*** Records for this task ***

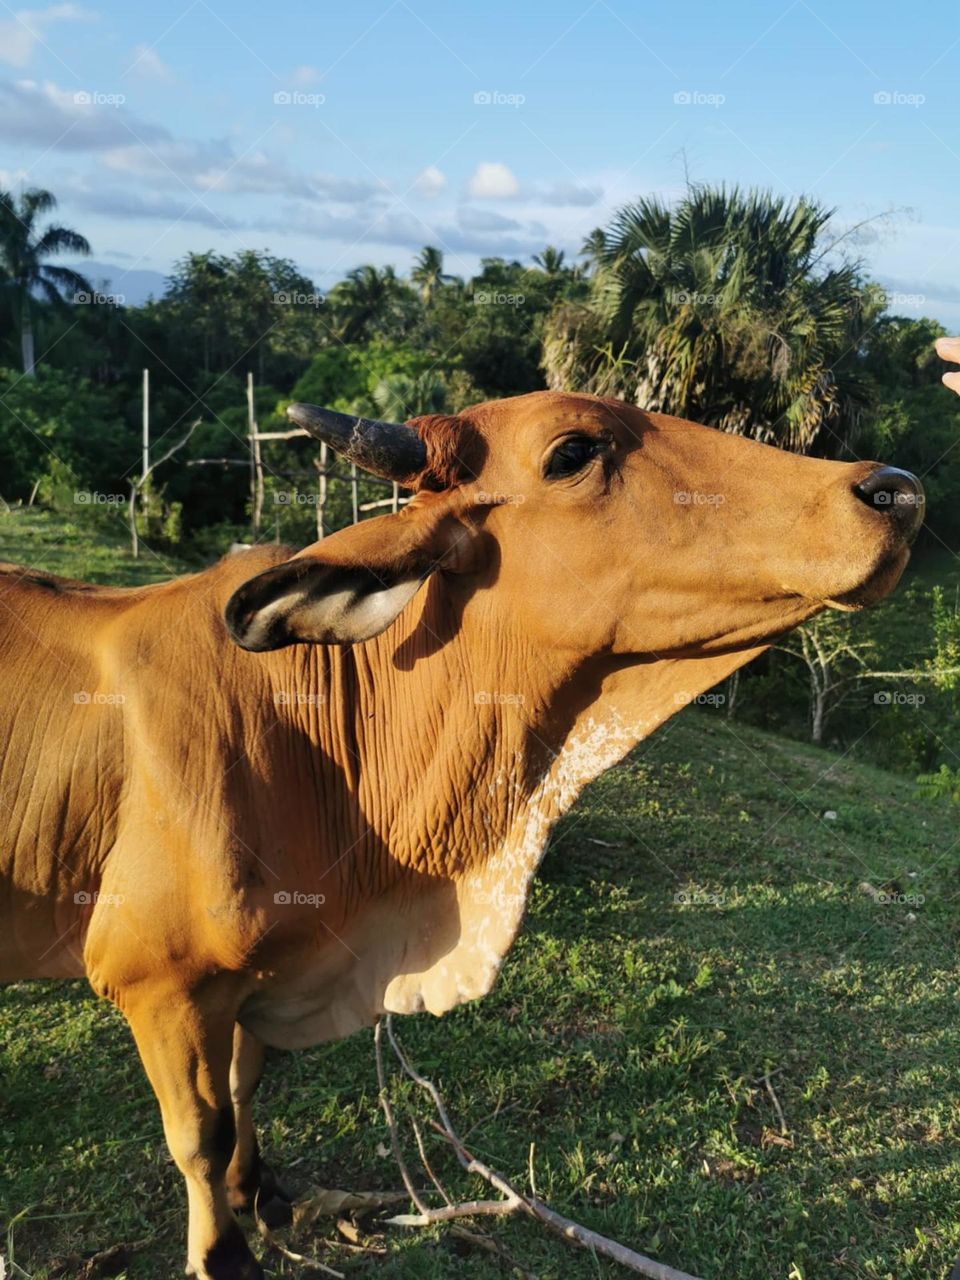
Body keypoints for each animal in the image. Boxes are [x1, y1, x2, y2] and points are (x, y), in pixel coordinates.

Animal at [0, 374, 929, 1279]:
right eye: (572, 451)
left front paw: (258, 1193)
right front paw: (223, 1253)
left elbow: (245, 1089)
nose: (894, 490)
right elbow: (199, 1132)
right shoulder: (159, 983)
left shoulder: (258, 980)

*** End of Records for this task ***

The line containing "left elbow: (245, 1089)" marks the start; retype it and each line after it through the end of the records above, exactly.

left elbow: (245, 1089)
nose: (894, 490)
right elbow: (199, 1132)
right shoulder: (159, 983)
left shoulder: (258, 980)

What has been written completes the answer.